## Required task
Show every line below that contains the string "Guitare".

Stored entries:
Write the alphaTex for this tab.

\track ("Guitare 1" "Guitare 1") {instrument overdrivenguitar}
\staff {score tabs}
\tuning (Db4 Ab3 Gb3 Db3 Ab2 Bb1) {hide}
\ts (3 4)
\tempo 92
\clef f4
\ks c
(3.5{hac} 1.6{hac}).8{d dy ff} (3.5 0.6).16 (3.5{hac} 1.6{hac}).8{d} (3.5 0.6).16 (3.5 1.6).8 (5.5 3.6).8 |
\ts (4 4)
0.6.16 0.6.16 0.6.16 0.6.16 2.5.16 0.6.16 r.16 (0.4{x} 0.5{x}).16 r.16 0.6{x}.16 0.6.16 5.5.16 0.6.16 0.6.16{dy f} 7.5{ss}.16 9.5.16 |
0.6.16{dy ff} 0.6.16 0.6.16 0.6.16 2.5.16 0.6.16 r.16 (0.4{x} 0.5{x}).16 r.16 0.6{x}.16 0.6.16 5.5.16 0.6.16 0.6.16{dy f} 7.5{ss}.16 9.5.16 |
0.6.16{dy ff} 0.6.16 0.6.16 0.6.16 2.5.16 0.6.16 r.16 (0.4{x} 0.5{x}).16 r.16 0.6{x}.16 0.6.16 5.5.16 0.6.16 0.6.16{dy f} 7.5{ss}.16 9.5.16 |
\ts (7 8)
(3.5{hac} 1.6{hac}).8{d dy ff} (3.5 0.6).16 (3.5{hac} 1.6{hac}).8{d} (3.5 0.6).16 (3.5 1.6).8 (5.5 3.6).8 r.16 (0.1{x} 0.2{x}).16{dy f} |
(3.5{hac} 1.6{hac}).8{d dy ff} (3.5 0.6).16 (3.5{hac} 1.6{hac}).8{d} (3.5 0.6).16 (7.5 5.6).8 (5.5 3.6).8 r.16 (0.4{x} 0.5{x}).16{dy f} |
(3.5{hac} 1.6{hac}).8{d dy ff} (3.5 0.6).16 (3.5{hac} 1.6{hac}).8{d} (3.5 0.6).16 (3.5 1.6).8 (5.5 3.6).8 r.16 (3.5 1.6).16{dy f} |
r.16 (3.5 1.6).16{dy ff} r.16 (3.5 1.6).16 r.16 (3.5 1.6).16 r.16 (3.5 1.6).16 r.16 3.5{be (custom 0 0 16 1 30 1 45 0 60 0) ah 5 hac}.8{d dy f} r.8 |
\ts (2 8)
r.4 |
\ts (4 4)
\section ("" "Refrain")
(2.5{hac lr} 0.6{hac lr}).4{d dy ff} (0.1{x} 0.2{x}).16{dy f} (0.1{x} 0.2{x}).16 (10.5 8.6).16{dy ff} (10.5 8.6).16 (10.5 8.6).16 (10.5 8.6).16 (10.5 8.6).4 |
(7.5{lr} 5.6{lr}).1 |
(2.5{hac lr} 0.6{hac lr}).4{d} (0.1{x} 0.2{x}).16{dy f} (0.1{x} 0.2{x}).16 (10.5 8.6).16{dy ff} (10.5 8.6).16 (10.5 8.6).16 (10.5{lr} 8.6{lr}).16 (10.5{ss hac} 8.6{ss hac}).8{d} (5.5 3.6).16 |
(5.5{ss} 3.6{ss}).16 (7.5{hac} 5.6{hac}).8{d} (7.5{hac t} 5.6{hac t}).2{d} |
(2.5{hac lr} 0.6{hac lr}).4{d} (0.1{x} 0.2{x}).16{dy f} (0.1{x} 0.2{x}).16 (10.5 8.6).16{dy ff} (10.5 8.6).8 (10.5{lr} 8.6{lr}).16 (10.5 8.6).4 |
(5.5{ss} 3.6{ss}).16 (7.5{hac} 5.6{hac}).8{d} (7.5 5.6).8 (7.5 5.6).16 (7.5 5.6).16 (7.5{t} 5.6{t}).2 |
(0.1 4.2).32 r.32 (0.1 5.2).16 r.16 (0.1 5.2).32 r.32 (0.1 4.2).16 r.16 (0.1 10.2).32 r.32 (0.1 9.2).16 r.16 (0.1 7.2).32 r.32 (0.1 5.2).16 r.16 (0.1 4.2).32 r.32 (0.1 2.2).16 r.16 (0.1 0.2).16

## Output below
\track ("Guitare 1" "Guitare 1") {instrument overdrivenguitar}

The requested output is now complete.